= Exercise details =
Copy all lines in the material holding the string "true".

= Data supplied =

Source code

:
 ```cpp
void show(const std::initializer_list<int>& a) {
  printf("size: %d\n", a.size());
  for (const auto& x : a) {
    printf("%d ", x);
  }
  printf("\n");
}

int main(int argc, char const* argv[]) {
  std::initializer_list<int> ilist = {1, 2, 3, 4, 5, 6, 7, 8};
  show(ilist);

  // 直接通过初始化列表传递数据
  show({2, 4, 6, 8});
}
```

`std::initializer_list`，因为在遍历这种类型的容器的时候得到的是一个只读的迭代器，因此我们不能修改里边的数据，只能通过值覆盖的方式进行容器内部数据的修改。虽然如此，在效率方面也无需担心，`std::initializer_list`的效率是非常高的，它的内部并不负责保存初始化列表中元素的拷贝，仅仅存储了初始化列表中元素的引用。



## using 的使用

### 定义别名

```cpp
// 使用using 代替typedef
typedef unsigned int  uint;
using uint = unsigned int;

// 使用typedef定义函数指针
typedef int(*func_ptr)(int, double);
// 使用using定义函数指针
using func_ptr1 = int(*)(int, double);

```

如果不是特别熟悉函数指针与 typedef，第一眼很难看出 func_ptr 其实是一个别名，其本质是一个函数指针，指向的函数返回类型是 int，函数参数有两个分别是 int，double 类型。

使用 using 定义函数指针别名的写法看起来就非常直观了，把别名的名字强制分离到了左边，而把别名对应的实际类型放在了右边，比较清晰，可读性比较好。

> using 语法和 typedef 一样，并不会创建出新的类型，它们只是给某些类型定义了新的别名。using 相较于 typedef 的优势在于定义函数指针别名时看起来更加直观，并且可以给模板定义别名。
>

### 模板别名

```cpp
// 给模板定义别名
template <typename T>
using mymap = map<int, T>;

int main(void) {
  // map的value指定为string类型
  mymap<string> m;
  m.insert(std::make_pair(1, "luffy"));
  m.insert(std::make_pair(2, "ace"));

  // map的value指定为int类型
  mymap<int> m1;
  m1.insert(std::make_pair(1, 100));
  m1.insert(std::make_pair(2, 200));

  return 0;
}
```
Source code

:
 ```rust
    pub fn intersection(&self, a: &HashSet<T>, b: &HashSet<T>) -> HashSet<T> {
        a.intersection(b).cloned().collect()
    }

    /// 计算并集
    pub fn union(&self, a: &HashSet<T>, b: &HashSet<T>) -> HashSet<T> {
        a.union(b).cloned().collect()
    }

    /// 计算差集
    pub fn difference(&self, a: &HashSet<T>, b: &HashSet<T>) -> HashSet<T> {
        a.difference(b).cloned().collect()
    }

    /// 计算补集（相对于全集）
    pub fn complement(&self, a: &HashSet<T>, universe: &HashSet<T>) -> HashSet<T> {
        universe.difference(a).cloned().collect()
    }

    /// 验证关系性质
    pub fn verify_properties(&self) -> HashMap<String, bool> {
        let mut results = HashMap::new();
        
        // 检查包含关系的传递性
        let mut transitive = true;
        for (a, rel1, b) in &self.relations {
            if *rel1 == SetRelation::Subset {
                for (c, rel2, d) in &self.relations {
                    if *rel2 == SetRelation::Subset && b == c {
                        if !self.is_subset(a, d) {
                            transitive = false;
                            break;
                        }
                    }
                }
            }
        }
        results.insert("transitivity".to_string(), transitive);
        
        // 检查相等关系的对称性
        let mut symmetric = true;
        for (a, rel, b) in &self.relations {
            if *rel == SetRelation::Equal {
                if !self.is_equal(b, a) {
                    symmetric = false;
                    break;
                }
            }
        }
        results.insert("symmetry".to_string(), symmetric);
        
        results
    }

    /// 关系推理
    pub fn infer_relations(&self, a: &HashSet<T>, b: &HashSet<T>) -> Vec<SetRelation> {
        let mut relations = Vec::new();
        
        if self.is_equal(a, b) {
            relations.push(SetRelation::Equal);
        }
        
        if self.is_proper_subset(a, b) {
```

= Exercise answer =
        let mut transitive = true;
        let mut symmetric = true;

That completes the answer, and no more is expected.